● GOAL OF THE EXERCISE
Say how many lines below have "sorge" in them, giving the number alone.

** Opening DATA block **

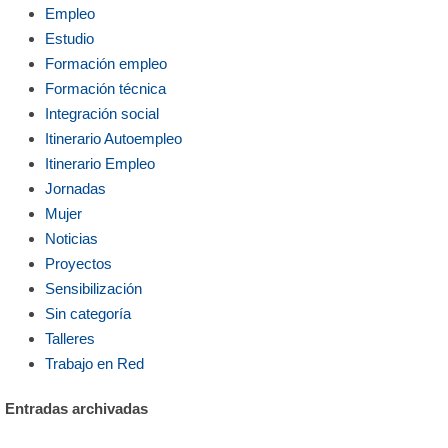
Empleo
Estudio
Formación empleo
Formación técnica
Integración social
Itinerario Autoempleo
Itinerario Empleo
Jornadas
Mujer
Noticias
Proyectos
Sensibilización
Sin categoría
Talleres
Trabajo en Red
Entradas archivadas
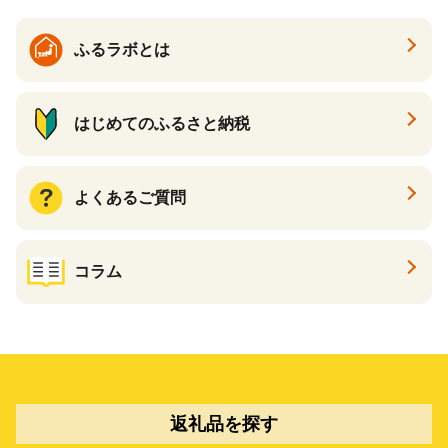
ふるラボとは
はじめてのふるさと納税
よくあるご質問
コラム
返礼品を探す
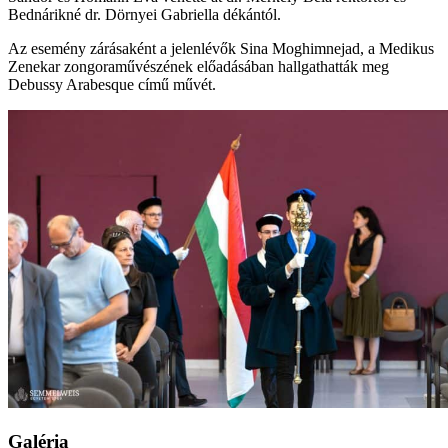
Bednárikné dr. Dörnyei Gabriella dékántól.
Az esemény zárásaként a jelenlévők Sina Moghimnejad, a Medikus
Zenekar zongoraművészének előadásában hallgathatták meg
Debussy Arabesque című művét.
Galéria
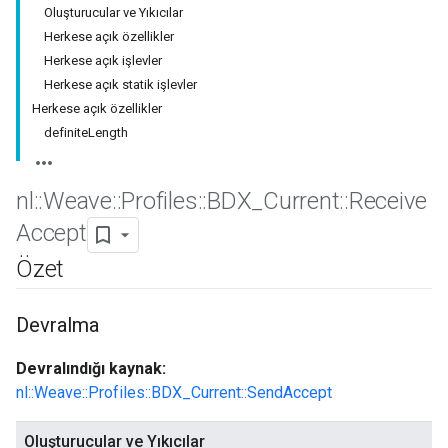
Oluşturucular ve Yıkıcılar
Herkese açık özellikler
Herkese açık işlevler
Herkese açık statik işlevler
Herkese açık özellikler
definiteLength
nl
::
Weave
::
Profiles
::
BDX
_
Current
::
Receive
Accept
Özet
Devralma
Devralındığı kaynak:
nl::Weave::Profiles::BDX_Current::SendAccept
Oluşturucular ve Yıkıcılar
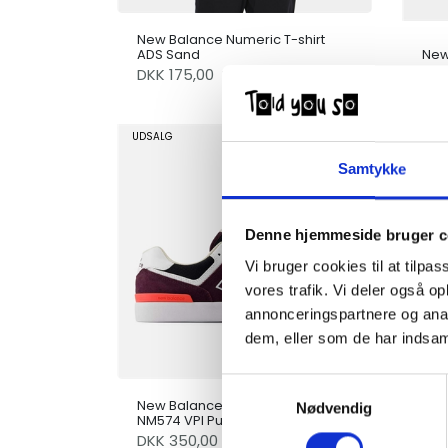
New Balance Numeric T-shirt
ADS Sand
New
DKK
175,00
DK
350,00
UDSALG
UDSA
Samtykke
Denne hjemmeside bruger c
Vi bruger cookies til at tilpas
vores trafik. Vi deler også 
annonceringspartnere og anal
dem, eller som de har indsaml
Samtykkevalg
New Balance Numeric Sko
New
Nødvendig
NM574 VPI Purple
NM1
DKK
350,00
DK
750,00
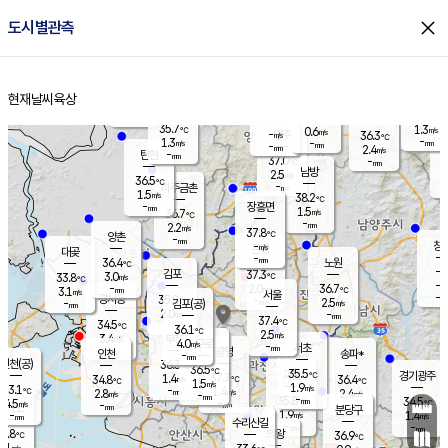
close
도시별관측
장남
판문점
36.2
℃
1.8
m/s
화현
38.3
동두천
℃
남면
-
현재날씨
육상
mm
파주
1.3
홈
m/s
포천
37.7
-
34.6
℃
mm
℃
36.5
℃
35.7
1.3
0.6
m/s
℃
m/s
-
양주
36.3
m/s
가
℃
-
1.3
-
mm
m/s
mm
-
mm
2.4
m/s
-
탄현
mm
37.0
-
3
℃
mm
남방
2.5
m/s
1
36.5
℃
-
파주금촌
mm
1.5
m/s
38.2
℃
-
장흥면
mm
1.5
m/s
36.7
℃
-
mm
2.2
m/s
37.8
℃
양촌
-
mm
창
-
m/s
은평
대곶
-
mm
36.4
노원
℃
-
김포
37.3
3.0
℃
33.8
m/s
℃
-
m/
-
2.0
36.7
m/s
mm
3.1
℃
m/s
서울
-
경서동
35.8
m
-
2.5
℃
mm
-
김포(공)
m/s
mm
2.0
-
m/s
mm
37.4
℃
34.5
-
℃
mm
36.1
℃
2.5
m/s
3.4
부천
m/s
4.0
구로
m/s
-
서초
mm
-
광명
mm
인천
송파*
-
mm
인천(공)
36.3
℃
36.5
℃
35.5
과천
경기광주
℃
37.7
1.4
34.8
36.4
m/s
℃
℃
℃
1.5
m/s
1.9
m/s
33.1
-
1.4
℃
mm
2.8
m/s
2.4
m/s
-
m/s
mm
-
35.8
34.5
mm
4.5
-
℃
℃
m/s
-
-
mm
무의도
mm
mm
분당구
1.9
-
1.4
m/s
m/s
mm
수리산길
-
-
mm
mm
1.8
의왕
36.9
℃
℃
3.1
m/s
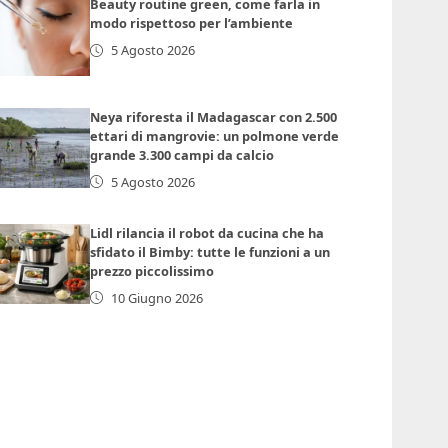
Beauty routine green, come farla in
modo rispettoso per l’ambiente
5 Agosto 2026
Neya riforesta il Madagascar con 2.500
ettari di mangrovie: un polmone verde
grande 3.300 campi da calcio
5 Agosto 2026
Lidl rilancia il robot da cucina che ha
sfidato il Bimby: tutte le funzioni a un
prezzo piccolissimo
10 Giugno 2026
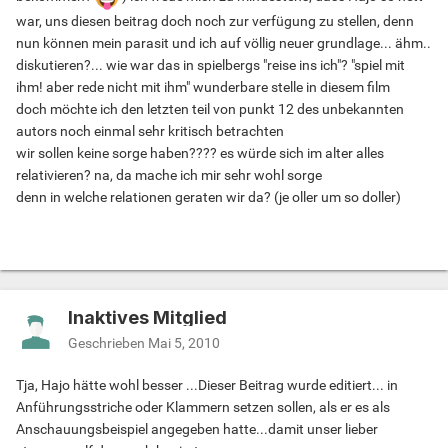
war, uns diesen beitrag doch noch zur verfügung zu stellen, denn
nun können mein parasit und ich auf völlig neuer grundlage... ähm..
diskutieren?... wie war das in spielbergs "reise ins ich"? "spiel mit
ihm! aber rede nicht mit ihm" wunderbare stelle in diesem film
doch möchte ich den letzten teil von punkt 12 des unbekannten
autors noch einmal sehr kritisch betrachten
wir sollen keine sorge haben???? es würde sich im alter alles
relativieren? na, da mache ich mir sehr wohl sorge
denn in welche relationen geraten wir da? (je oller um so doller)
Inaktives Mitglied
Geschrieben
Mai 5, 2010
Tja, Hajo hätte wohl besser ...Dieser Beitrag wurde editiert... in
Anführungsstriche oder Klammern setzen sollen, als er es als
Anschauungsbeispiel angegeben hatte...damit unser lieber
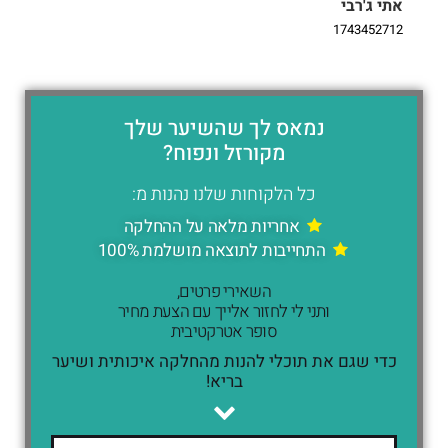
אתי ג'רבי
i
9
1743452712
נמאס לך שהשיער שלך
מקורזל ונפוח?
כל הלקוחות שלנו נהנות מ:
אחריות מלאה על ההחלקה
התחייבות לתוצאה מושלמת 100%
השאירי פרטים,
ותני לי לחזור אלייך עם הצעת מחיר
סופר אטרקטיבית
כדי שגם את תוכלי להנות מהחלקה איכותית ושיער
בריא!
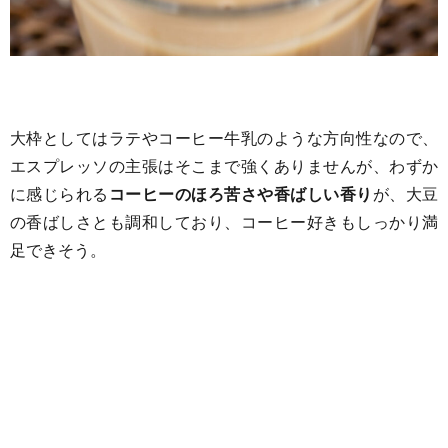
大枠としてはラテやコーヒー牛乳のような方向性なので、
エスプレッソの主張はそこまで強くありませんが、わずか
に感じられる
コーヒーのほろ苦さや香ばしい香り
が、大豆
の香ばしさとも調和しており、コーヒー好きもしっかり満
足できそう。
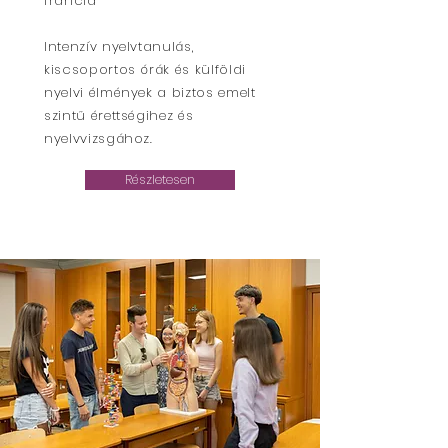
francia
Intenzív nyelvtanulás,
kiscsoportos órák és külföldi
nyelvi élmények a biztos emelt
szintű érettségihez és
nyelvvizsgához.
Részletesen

** Closing DATA block **

● REPLY
2